Keng Swee concludes by elaborating on DBS’s unique positioning in the Indonesian market. “The types of clients, often in their 30s to 50s and within our ‘Treasures’ segment, are typically wealthier, urbanised, career-driven people with an international outlook and open to engaging with a foreign bank such as DBS, and enjoying access to our wide range of onshore and offshore products, sophisticated advice and of course unparalleled digital engagement. We can service these clients remarkably well through our superior product set and comprehensive advisory.”
Getting Personal with Keng Swee Koh
Keng Swee is Executive Director/Head of Investment Product and Advisory, PT Bank DBS Indonesia, and joined DBS group in Singapore in May 2008, working in various locations before moving to Jakarta in April 2019. He is responsible for developing DBS Indonesia’s wealth management business which includes DBS Treasures Private Client and DBS Treasures. His remit covers both offline and online strategies for investment products and advisory.
Prior to relocating to Jakarta, Keng Swee worked in Hong Kong, where he oversaw DBS Hong Kong’s offline and digital investment business and where he launched the award-winning iWealth, a best-in-class desktop and mobile app that allow clients to trade Equities, FX and Funds round the clock.
Prior to moving to Hong Kong in 2015, Keng Swee worked in Singapore, where he headed up DBS Private Bank’s FX business, and before DBS he had worked with Citi in Singapore and London.
Keng Swee has been on the fast track from what he paints as a normal, middle class background in Singapore, earning a government scholarship from the Singapore Economic Development Board to study abroad, winning a place at Cambridge University to study mechanical engineering, and later becoming a CFA charterholder.
“I spent four wonderful years in the UK in Cambridge and London, which were truly memorable years,” he says. “The Singapore government must be commended for the help it extends to ordinary Singaporeans like me. It was a humbling and wonderful experience.”

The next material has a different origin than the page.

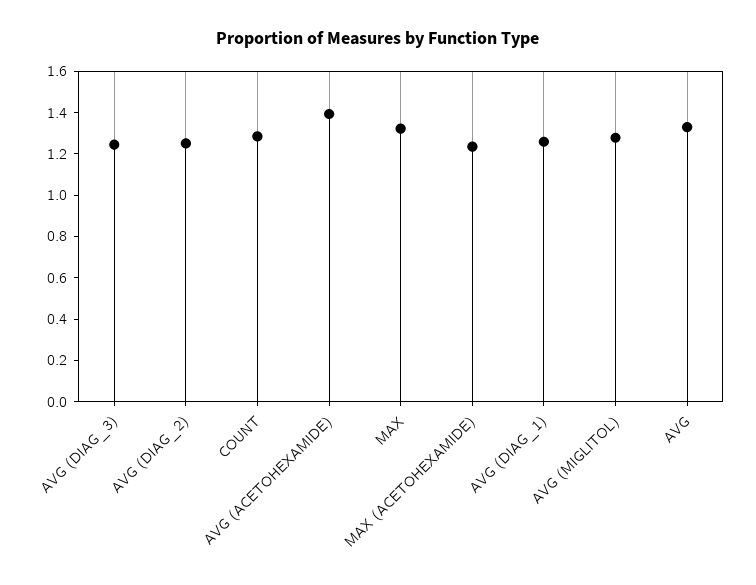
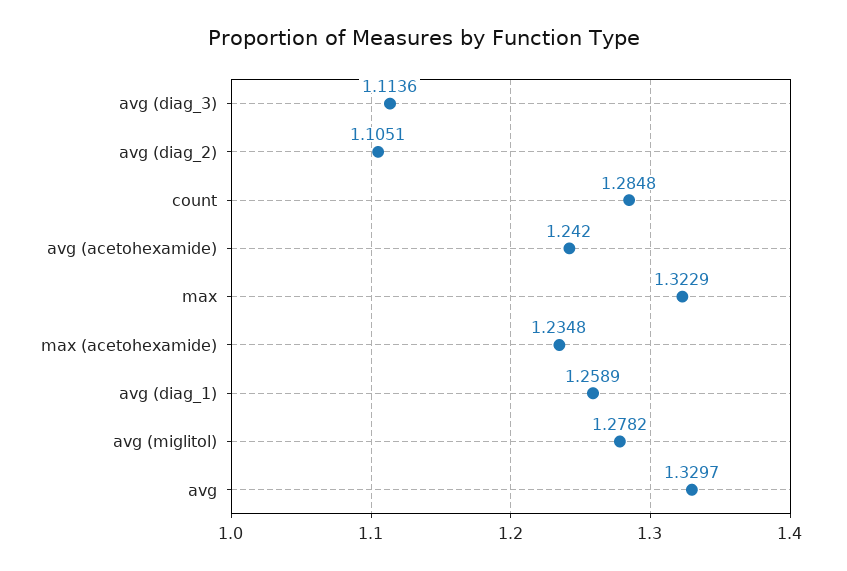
AVG (DIAG_3): 1.25 -> 1.1136
AVG (DIAG_2): 1.25 -> 1.1051
AVG (ACETOHEXAMIDE): 1.4 -> 1.242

Keng Swee enjoys life in Indonesia and visiting domestic tourism destinations, the closest of which is Puncak, a roughly 1-hour drive from Jakarta at the weekends. “It's ideal for the pandemic situation as it is one of those places where you don't have to fly, you can just grab a car and you can go up there and you can come back at night and lots to see and has fresh air, nice venues and some excellent Chinese restaurants.”
Golf is another pastime he has returned to during lockdown, armed with a little more time for R&R than usual when travelling extensively. “And of course, the food here is outstanding,” he reports. “I am a committed foodie and Asia as a whole is remarkable for that. When out of lockdown but not travelling, I had time to check out new places and I can attest to the fact that the food scene in Jakarta is actually really interesting from high end restaurants to just stalls in North Jakarta, where Chinatown is, or close to the area called PIK – Pantai Indah Kapuk - where there's a great range of Chinese food available.”
Keng Swee was just about to return home to Singapore for the first time since early 2020 to spend time with family and friends. “Life and work are great here,” he said, “but it will be wonderful to see loved one and enjoy some time over Christmas and New Year at home in Singapore, recharging my batteries for what will surely be an interesting and challenging year ahead.”